Принять такое решение было не просто. Мучили сомнения: разве, выйдя «на гражданку», я не сумею заработать на жизнь нам с Лидой? Разве моей благоприобретенной квалификации военного журналиста не хватит для сотрудничества в невоенной периодике?

И кроме того, в глубине души зрела потребность литературного творчества. Я писал Лиде: «Меня мучит мысль, затаенная, беспокойная, что я – на мертвой точке. Я ничему не учусь, не узнаю ничего нового и питаюсь пищей прошлых лет… боюсь усталости, растраты сил по мелочам. Есть страшное слово: „выдохнуться“. Этого еще нет, слава богу. Я не преувеличиваю своих возможностей, но все-таки часто испытываю волнение в крови и знаю, что это такое…»

В конце марта мне сообщили неприятную новость. Из Москвы пришли новые штаты для редакций газет баз и соединений, и теперь секретарь редакции – не офицерская должность, а старшинская. Это означало резкое снижение денежного содержания, то бишь зарплаты.

Прежде, будучи холостым, я бы не придал этому изменению большого значения: подумаешь, меньше буду получать, да наплевать, война идет к концу, а там – демобилизация, выйду на гражданку – все хорошо, прекрасная маркиза…

Но теперь…

Теперь оставалось ждать аттестации. Вот же как получилось: страшился попасть на флот с его пятилетней службой, а теперь, уже почти отмотав пятилетку, готов надеть офицерские погоны и служить на флоте дальше… кто знает, сколько еще лет?.. И высшее образование так и останется незаконченным – заволоклись туманом сфинксы напротив портала Академии художеств…

Мой редактор Котович привез из Ленинграда свое семейство, поселился в одном из домиков поселка и почти совсем перестал заниматься газетой. Только передовые писал. У него была манера: расстегивать китель и похлопывать себя левой рукой по груди, как бы поощряя мыслительную энергию, в то время как правая быстро писала. «Мы, творческие работники», – любил он употреблять в разговоре эту фразу. Но теперь, привезя семью, Котович говорил главным образом о недостатках продовольственного снабжения и о своем намерении разбить возле дома огород.

(Вообще говоря, питание в базе Порккала-Удд было неважным. Макароны, мясные и рыбные консервы… компот часто варили из ревеня, произраставшего на полуострове, – говорили, что он зело полезен и заменяет отсутствие витаминов.)

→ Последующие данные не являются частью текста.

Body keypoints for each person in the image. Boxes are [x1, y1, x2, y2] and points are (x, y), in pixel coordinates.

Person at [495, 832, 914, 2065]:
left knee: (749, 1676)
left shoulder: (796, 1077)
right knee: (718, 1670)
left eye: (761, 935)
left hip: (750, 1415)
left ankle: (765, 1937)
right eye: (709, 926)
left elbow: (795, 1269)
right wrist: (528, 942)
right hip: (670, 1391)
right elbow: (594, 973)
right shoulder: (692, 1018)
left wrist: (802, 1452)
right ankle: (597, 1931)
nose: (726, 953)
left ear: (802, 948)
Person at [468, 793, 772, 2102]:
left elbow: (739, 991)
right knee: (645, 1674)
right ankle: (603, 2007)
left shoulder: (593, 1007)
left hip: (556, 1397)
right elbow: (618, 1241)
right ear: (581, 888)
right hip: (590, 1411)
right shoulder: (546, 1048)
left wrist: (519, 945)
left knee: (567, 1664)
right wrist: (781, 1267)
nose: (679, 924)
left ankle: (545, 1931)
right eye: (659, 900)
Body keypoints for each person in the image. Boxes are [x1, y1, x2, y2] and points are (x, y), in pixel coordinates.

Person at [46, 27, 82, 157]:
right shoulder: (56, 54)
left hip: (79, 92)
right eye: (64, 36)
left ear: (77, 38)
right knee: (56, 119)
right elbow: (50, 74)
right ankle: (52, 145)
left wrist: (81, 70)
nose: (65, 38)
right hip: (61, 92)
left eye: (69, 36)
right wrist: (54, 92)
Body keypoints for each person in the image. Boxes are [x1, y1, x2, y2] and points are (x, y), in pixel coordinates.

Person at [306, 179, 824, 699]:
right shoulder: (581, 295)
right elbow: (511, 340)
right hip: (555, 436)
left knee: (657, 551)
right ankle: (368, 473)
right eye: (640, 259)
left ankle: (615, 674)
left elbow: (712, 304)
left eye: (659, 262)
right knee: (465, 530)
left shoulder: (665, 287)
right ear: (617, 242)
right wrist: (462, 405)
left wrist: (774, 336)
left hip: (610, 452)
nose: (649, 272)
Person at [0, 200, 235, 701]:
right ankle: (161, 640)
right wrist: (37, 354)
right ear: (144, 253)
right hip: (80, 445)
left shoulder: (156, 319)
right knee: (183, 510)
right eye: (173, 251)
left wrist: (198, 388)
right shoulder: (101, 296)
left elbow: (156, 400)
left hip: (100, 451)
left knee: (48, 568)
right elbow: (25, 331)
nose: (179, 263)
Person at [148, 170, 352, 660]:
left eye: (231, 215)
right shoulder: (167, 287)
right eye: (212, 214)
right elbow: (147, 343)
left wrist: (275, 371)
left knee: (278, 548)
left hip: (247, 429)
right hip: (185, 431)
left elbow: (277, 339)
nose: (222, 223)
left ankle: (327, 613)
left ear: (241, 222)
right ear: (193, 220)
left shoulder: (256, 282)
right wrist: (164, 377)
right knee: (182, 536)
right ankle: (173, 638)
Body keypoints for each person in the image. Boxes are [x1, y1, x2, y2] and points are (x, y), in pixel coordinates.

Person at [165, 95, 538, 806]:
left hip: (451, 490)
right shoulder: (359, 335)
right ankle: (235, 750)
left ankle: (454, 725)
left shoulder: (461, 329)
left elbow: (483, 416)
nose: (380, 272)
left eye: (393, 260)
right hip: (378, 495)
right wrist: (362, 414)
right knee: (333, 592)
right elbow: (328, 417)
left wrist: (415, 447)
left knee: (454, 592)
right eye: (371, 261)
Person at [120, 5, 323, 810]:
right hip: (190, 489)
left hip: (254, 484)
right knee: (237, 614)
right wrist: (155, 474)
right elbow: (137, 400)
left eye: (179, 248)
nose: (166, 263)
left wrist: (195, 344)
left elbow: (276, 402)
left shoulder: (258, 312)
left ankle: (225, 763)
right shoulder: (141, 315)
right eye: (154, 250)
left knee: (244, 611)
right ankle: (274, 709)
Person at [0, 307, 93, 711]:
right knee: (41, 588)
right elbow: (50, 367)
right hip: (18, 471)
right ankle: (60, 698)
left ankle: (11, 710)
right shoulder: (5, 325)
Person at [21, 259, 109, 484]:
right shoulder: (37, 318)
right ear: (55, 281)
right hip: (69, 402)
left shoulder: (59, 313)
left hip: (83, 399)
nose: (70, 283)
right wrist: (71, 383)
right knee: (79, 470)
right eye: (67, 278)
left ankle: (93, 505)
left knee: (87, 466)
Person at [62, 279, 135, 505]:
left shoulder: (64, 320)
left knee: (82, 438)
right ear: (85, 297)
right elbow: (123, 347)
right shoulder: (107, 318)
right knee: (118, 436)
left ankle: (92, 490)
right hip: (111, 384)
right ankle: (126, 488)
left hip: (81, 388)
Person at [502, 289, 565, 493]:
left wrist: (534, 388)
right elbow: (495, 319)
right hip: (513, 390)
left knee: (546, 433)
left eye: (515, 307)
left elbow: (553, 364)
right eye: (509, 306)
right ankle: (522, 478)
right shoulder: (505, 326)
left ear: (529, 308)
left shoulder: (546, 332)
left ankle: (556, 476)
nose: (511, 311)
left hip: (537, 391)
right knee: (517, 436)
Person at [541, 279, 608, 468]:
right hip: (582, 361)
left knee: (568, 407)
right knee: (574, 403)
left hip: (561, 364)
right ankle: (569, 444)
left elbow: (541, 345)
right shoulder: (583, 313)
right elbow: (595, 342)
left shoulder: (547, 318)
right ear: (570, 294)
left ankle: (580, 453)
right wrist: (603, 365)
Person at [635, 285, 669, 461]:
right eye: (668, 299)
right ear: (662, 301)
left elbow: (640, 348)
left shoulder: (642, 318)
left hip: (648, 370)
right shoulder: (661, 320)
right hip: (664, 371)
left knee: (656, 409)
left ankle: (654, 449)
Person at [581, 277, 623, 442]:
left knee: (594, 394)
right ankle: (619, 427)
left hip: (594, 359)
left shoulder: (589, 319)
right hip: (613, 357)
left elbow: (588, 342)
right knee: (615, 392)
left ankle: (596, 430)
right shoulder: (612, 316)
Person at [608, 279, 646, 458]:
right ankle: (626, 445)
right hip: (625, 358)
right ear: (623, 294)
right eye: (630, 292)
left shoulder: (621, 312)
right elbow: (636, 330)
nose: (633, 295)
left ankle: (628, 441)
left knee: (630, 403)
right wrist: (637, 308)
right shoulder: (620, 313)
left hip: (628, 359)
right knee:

А вызова в Питер все не было, и Лида мерзла в холодной комнате, и к ней привязалась простуда. В конце марта она выхлопотала командировку в Баку. Я был рад, что она отогреется дома. Мои родители любили ее как родную дочь, а отец продлил ее недельную командировку еще на целую неделю. Лида описала мне, как тепло они отметили мой день рождения (9 апреля).

А я в тот день написал ей в письме:

…Вот и вечер пришел этого знаменательного дня. Знаменательного потому, что если б я ровно 23 года тому назад не родился на свет божий, я не знал бы, не встретил тебя, а это ведь немыслимо, правда?..

…День сегодня был тихий, солнечный, какой-то задумчивый. Давно у меня не было такого безотчетно хорошего настроения. Выпить мне сегодня не пришлось и не придется, но не беда. Во мне бродит хмель большого чувства…

Но вообще-то настроение в ту весну было неважное, тревожное. Я реже стал писать Лиде. И получил от нее письмо, полное упреков – и прямых, и в подтексте.

Из моего письма к Лиде:

16 апреля 45 г.

Ли, родная моя!

Получил сразу 2 твоих письма… От второго стало больно. «Ты чем-то занят и тебе не до воспоминаний…» А я каждый день уношусь мыслями в Баку, стараясь представить, что делаешь ты вот в эту самую минуту. Воспоминания – самое светлое, что у меня сейчас есть. А ты пишешь: «не до воспоминаний…»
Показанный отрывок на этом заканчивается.